▶ **To do**
Answer these from the dive log article:
1. In what three forms may a dive log be kept?
2. Which industry association may specify the content and formatting of a professional diver's logbook?
3. What goes in the Comments field of a recreational diver's log book?

▶ **Page excerpt**
-- -- --
= Dive log =

Record of diving history of an underwater diver

A CMAS dive log book.

A dive log is a record of the diving history of an underwater diver. The log may either be in a book, locally hosted software, or web based. The log serves purposes both related to safety and personal records. Information in a log may contain the date, time and location, the profile of the dive, equipment used, air usage, above and below water conditions, including temperature, current, wind and waves, general comments, and verification by the buddy, instructor or supervisor.

In case of a diving accident, it can provide valuable data regarding a diver's previous experience, as well as the other factors that might have led to the accident itself.

Recreational divers are generally advised to keep a logbook as a record, while professional divers may be legally obliged to maintain a logbook which is up to date and complete in its records. The professional diver's logbook is a legal document and may be important for getting employment. The required content and formatting of the professional diver's logbook is generally specified by the registration authority, but may also be specified by an industry association such as the International Marine Contractors Association (IMCA).

==Contents of the logbook==
Typical fields in a recreational diver's log book would be the following:

- Header - Contains basic information about the date, time and location of the dive.
- Profile - Records sufficient detail to show the profile of the dive.
- Equipment - Shows what the diver was wearing and what dive gear was used during the dive.
- Conditions - Allows the diver to record what the environment was like (both above and below water).
- Comments - Used for any general information not covered in other sections.
-- -- --
▶ **Source data**
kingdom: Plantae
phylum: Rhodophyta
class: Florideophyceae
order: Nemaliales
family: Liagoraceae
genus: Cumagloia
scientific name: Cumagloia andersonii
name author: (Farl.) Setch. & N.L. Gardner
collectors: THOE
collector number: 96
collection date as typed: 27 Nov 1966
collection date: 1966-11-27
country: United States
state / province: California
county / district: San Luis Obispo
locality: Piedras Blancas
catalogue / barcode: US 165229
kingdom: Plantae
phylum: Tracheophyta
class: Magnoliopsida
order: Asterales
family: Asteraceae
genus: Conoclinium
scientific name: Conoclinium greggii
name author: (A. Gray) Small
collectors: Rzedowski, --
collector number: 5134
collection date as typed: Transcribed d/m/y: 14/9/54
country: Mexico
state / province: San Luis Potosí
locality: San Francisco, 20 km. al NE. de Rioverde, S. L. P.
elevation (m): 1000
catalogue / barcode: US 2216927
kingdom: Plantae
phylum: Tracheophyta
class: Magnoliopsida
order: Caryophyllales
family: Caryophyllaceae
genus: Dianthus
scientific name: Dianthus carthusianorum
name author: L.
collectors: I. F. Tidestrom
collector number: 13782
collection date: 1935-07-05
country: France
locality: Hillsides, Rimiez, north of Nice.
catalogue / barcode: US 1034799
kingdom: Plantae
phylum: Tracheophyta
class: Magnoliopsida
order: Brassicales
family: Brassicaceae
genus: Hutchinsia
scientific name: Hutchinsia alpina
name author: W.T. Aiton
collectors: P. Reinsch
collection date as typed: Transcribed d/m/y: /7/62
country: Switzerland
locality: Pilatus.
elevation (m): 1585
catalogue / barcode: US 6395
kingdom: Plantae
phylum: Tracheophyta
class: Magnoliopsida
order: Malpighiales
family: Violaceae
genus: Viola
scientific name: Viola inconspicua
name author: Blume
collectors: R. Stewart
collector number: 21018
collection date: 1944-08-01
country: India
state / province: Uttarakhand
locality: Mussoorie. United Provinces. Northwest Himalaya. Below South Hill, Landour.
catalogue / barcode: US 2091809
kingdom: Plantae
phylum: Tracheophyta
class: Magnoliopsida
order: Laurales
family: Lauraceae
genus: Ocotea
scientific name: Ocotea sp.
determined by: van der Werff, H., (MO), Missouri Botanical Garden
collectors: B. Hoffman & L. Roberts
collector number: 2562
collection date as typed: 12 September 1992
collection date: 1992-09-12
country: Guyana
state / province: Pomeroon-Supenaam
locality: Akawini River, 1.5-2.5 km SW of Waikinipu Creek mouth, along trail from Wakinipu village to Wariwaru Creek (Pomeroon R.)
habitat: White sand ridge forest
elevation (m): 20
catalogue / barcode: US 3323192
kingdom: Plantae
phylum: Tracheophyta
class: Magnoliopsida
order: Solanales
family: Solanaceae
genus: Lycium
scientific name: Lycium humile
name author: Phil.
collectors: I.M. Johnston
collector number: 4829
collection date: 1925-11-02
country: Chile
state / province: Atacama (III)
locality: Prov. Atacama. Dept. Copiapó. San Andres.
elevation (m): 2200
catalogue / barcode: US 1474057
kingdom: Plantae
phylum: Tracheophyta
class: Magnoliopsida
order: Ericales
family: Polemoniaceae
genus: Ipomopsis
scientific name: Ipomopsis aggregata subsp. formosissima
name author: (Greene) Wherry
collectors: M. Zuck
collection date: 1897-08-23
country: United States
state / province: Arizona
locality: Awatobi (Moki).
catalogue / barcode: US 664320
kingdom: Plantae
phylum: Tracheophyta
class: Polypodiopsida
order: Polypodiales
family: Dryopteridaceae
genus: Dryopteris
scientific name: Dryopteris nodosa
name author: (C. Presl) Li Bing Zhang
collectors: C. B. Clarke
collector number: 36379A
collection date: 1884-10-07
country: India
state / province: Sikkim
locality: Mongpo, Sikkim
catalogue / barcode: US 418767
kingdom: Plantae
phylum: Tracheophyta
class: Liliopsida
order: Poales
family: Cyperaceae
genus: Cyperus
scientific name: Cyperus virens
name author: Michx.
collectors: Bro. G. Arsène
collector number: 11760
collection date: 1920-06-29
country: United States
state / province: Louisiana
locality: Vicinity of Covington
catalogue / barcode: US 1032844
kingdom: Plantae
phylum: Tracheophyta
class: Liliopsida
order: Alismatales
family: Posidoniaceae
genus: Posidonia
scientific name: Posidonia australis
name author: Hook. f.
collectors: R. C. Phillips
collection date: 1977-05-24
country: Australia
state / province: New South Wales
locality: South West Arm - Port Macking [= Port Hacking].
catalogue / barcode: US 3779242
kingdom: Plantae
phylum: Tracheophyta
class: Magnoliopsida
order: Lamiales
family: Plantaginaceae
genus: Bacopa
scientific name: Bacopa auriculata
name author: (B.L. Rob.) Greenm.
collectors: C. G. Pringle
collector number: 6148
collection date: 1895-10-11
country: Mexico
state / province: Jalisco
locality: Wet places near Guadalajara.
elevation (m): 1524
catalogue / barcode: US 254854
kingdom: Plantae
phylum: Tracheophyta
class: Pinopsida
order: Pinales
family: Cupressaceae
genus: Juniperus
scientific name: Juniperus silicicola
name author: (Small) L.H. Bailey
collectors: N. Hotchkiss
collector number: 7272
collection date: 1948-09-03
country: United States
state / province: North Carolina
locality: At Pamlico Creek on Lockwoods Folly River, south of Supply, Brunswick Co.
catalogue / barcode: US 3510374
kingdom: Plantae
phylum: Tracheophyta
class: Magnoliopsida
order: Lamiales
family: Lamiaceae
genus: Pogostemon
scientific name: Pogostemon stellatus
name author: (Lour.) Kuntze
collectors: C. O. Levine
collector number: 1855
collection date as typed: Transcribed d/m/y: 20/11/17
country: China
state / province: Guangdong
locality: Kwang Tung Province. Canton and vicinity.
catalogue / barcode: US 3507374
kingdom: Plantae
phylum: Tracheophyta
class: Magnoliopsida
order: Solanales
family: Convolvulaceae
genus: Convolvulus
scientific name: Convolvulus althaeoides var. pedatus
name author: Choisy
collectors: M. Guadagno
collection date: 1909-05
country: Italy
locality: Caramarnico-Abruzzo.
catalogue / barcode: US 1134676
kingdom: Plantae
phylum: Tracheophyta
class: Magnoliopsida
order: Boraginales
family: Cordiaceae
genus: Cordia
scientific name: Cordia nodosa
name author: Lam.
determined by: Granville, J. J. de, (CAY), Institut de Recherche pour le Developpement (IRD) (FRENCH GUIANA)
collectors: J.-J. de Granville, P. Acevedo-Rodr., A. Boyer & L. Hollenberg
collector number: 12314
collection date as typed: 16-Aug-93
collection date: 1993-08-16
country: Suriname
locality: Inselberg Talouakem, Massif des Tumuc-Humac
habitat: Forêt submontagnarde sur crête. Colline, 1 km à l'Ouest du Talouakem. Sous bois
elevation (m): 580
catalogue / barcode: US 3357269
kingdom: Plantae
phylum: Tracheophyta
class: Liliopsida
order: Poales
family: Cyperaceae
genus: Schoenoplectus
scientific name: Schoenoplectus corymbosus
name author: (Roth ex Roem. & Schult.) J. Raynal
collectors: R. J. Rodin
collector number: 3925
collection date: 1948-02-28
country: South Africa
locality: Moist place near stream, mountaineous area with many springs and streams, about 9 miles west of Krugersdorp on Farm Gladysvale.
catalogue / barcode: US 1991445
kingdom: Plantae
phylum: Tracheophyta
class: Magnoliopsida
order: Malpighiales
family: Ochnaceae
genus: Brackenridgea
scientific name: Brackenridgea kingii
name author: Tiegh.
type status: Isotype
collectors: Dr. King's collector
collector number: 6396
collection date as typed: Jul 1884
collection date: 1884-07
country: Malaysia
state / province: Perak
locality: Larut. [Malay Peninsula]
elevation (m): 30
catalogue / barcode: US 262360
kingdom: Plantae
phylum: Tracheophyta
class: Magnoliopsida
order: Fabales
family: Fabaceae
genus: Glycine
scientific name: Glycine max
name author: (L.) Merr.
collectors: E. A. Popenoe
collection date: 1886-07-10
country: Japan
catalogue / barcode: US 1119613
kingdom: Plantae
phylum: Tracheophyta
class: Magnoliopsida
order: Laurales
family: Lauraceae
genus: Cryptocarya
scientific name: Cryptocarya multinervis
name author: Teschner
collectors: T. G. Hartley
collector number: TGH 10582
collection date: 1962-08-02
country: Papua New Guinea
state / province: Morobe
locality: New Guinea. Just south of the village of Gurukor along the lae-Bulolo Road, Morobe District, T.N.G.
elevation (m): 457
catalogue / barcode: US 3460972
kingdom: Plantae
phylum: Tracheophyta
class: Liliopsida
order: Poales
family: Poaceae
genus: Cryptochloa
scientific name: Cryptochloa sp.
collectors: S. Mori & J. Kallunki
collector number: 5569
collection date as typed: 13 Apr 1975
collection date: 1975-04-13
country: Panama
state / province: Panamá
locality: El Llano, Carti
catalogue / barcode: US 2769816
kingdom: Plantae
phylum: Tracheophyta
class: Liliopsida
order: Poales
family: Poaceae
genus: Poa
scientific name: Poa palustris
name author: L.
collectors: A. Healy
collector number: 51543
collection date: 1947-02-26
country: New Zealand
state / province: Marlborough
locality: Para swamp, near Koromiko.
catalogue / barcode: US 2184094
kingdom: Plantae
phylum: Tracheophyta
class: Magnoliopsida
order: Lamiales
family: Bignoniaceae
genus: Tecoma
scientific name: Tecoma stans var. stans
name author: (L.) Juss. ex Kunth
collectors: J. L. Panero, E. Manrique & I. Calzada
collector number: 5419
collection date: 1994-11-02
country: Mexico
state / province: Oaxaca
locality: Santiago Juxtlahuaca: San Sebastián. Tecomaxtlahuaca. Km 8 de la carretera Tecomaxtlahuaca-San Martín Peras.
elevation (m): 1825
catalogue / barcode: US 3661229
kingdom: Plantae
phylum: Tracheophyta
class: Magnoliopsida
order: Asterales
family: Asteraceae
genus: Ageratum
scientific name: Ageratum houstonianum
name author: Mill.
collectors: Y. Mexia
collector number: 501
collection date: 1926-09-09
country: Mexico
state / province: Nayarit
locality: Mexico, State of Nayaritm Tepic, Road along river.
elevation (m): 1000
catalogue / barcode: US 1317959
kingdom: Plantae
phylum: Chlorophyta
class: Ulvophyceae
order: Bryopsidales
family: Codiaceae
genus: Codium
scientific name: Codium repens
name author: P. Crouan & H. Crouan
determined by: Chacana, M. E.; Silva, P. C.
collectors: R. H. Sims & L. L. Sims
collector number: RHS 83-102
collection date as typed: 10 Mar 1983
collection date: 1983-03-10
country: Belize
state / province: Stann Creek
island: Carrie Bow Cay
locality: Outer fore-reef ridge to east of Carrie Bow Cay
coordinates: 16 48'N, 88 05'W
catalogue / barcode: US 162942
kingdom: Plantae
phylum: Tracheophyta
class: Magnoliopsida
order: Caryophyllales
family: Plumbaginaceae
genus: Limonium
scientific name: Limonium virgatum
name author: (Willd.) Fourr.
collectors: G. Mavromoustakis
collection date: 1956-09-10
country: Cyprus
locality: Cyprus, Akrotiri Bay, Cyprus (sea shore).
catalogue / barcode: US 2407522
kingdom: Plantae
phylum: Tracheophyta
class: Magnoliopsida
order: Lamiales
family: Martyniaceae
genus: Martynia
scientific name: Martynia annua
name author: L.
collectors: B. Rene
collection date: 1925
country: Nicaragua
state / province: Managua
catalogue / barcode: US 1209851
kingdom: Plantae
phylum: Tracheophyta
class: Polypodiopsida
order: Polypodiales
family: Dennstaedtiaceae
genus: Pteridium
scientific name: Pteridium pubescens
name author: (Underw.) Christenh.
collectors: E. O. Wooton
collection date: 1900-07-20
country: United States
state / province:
-- -- --
▶ **The completed task**
1. In a book, in locally hosted software, or web based.
2. The International Marine Contractors Association (IMCA).
3. Any general information not covered in other sections.